What implications does the European Union model have for Asia? Should Asia follow this path, build a single market and a borderless region? The answer, I believe, is unequivocally yes. Already, Japan and South Korea, despite their political differences and never-ending squabbles over a history of conquest and apology, are quietly talking about waving visa requirements for each other’s citizens. Their steel and automobile industries are closely linked through mutual investment and exchanges of technology. China and India, with a combined population of 2.3 billion, have become a major market for Korean goods. East Asians, at least, are building these increasingly peaceful interactions upon a common heritage of Buddhism and Confucian culture.
But is Asia politically ready for such a big leap? Not yet, but it is clearly becoming more aware of the possibility, thanks to the pace of economic empowerment. What Asia needs today are an Asian Jean Monnet and Robert Schuman to launch the debate over future regional integration. Asia has not had a towering visionary leader since the departure of Gandhi.

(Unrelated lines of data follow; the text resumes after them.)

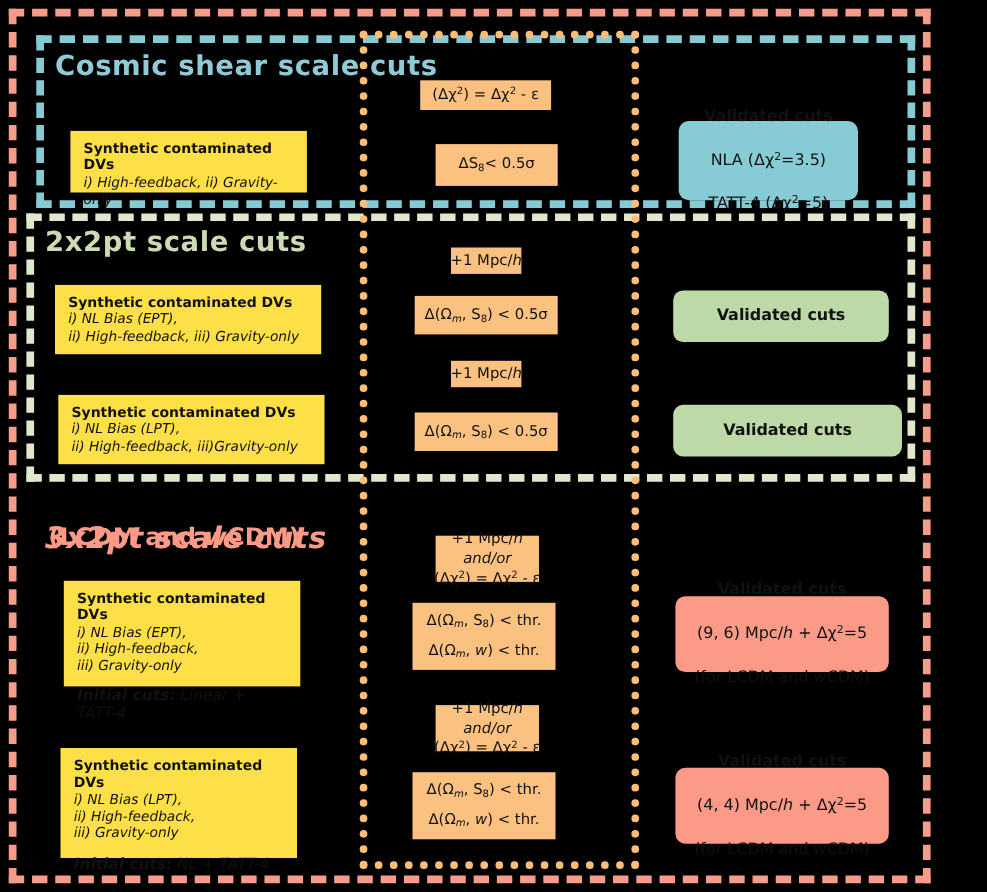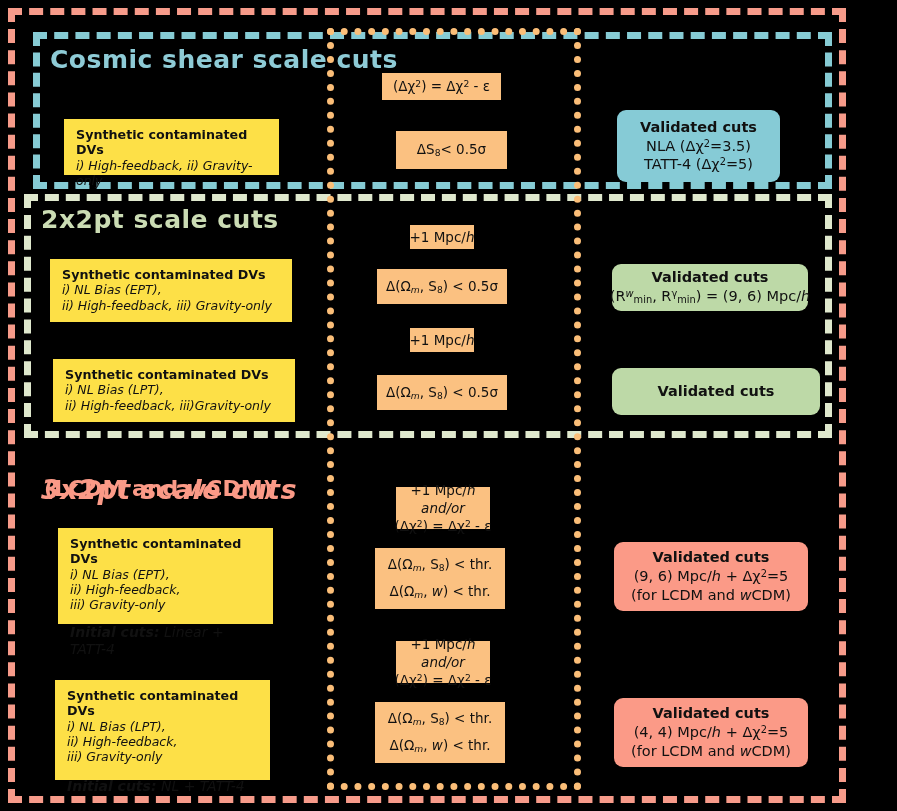--- a/index.html
+++ b/index.html
@@ -57,21 +57,21 @@
   #ob-b2  {left:375px;top:548px;width:130px;height:61px;}
   #ob-b3  {left:396px;top:641px;width:94px; height:42px;}
   #ob-b4  {left:375px;top:702px;width:130px;height:61px;}
   .obox .ln{white-space:nowrap;}
   .obox .it{font-style:italic;}
 
   
   .vbox{position:absolute;box-sizing:border-box;border-radius:9px;
       display:flex;flex-direction:column;align-items:center;
       justify-content:center;font-size:14.5px;color:#111;line-height:1.3;
-      text-align:center;}
+      text-align:center;gap:21px;}
   .vbox .hd{font-weight:bold;font-size:14.5px;}
   .vbox .ln{white-space:nowrap;}
   .teal {background:#86cbd6;}
   .green{background:#bdd9a7;}
   .salmon{background:#fb9a87;}
   #vb-cs  {left:617px;top:110px;width:163px;height:72px;}
   #vb-2x2a{left:612px;top:264px;width:196px;height:47px;}
   #vb-2x2b{left:612px;top:368px;width:208px;height:47px;}
   #vb-3x2a{left:614px;top:542px;width:194px;height:69px;}
   #vb-3x2b{left:614px;top:698px;width:194px;height:69px;}
@@ -119,21 +119,20 @@
     <div class="it">ii) High-feedback, iii) Gravity-only</div>
   </div>
   <div class="obox" id="ob-a1">
     <div class="ln">+1 Mpc/<span class="i">h</span></div>
   </div>
   <div class="obox" id="ob-a2">
     <div class="ln">Δ(Ω<sub class="i">m</sub>, S<sub>8</sub>) &lt; 0.5σ</div>
   </div>
   <div class="vbox green" id="vb-2x2a">
     <div class="hd">Validated cuts</div>
-    <div class="ln">(R<sup class="i">w</sup><sub>min</sub>, R<sup>γ</sup><sub>min</sub>) = (9, 6) Mpc/<span class="i">h</span></div>
   </div>
 
   <div class="dvbox" id="dv-2x2b">
     <div class="hd">Synthetic contaminated DVs</div>
     <div class="it">i) NL Bias (LPT),</div>
     <div class="it">ii) High-feedback, iii)Gravity-only</div>
   </div>
   <div class="obox" id="ob-a3">
     <div class="ln">+1 Mpc/<span class="i">h</span></div>
   </div>

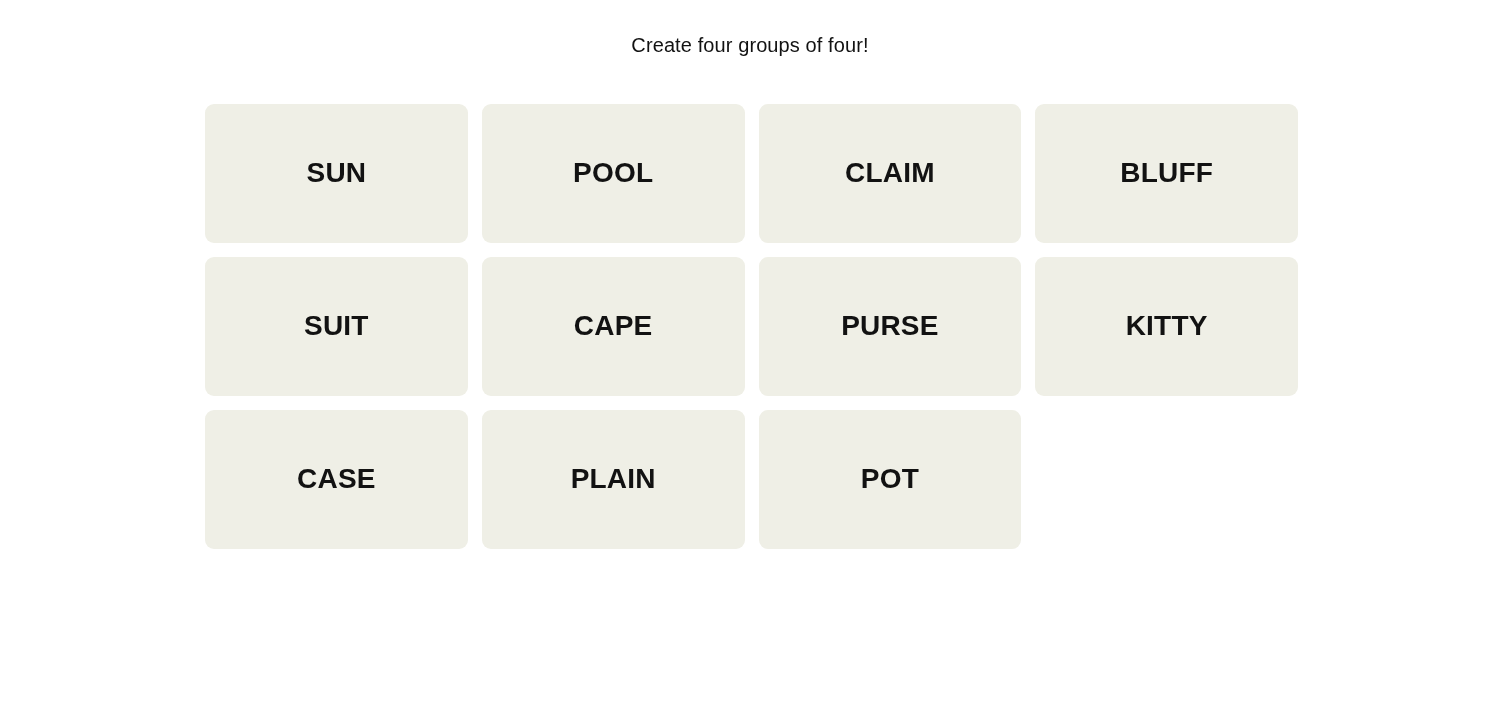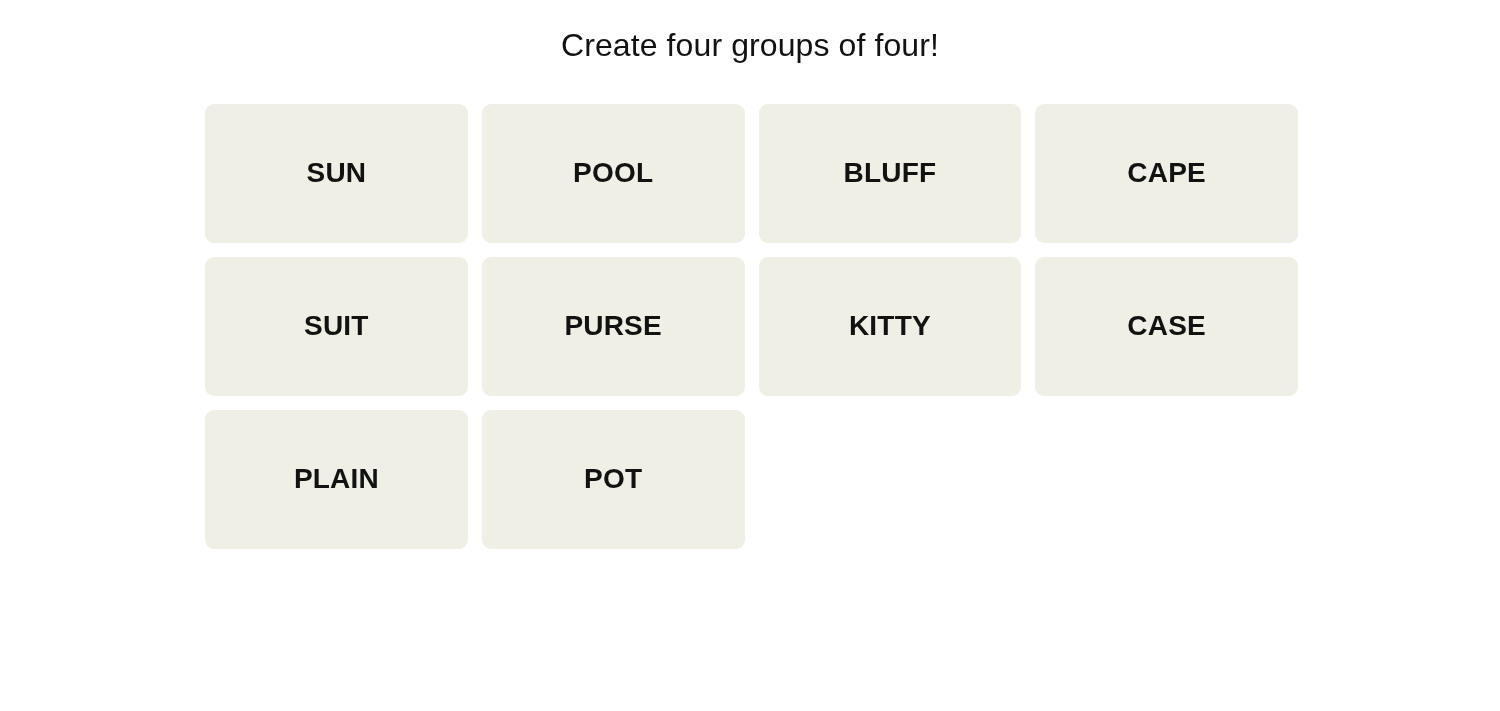--- a/index.html
+++ b/index.html
@@ -19,21 +19,21 @@
     width: 1500px;
     height: 711px;
     background: #ffffff;
   }
   .game-title {
     position: absolute;
     top: 28px;
     left: 0;
     width: 1500px;
     text-align: center;
-    font-size: 32px;
+    font-size: 20px;
     font-weight: 400;
     color: #121212;
     letter-spacing: 0.1px;
     line-height: 34px;
     white-space: nowrap;
   }
   .board {
     position: absolute;
     left: 205px;
     top: 104px;
@@ -82,32 +82,35 @@
     <div class="tile">
       <span class="tile-label">SUN</span>
     </div>
 
     <div class="tile">
       <span class="tile-label">POOL</span>
     </div>
 
 
 
+    <div class="tile">
+      <span class="tile-label">CLAIM</span>
+    </div>
 
 
     <div class="tile">
       <span class="tile-label">BLUFF</span>
     </div>
 
     <div class="tile">
-      <span class="tile-label">CAPE</span>
+      <span class="tile-label">SUIT</span>
     </div>
 
     <div class="tile">
-      <span class="tile-label">SUIT</span>
+      <span class="tile-label">CAPE</span>
     </div>
 
     <div class="tile">
       <span class="tile-label">PURSE</span>
     </div>
 
 
     <div class="tile">
       <span class="tile-label">KITTY</span>
     </div>

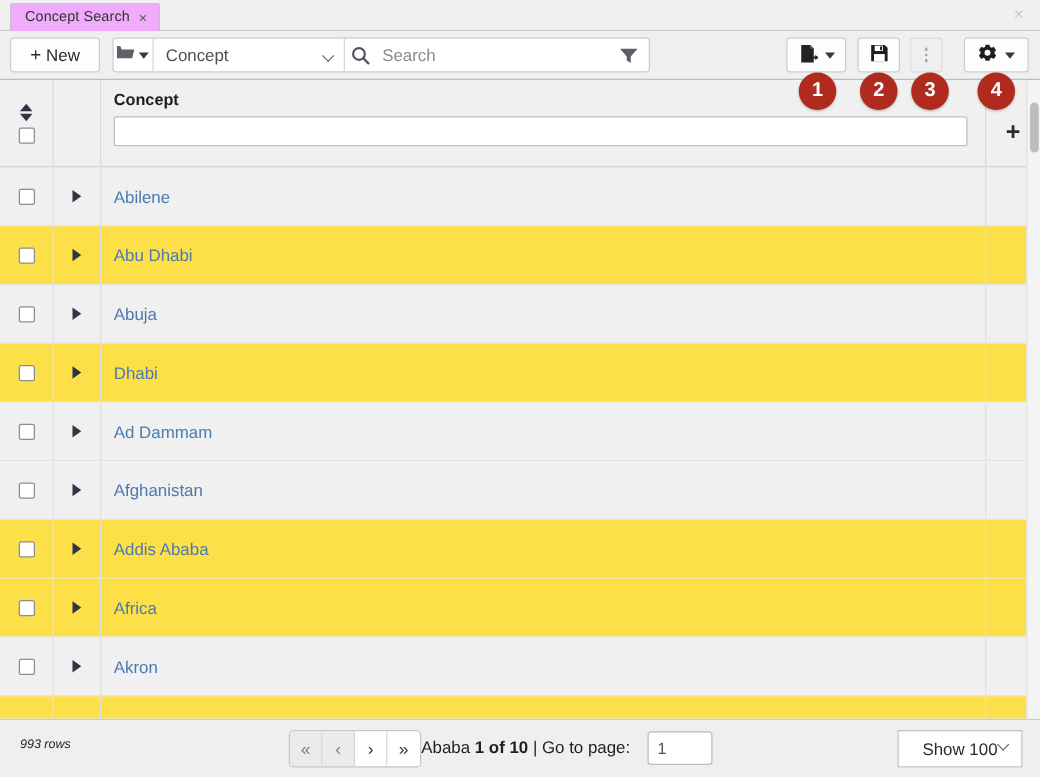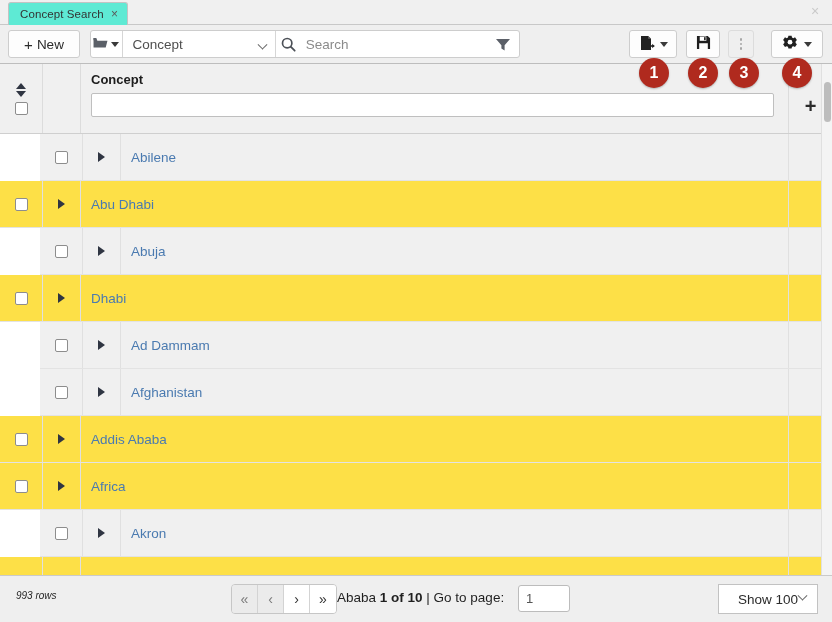--- a/index.html
+++ b/index.html
@@ -28,21 +28,21 @@
     border-bottom: 1px solid #c8c8c8;
   }
   .tab {
     position: absolute;
     left: 8px; top: 2px;
     height: 23px;
     display: flex;
     align-items: center;
     gap: 7px;
     padding: 0 9px 0 11px;
-    background: #5eead4;
+    background: #f0abfc;
     border: 1px solid #c3c3c3;
     border-bottom: none;
     border-radius: 3px 3px 0 0;
   }
   .tab-label {
     font-size: 11.5px;
     color: #333333;
     letter-spacing: .1px;
     white-space: nowrap;
   }
@@ -291,21 +291,21 @@
     position: relative;
     height: 441px;
     overflow: hidden;
   }
   .row {
     display: flex;
     height: 47px;
     border-bottom: 1px solid #e3e3e3;
     background: #fde047;
   }
-  .row.alt { background: #f0f0f0; margin-left: 40px; }
+  .row.alt { background: #f0f0f0; }
   .row .col-sel, .row .col-exp, .row .col-main, .row .col-add {
     border-right: 1px solid #e0e0e0;
   }
   .row .col-sel {
     flex-direction: row;
     justify-content: center;
     align-items: center;
   }
   .row .col-exp {
     display: flex;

Two things are vital for this process to begin: the speedy achievement of regional economic integration, spreading the desire for further development and prosperity within a borderless Asia. Development also helps end war and focus efforts on conflict resolution; after all, the parties have more to lose. At the same time, regional powers like Japan and China must take the lead in starting an Asian version of the Helsinki Process by launching an Organization for Security and Cooperation in Asia, to promote dialogue and detente. Promotion of human rights and exchanges of science, technology and culture within the region should be facilitated by this multilateral channel.
Arrival of the age of development in China and India, Asia’s two largest nations, has made it possible to start dreaming about an Asian Union based on economic benefits and common political aspirations. The success of the European Union has shown the way. Asia can, and should, follow its path. It is the way of the future.”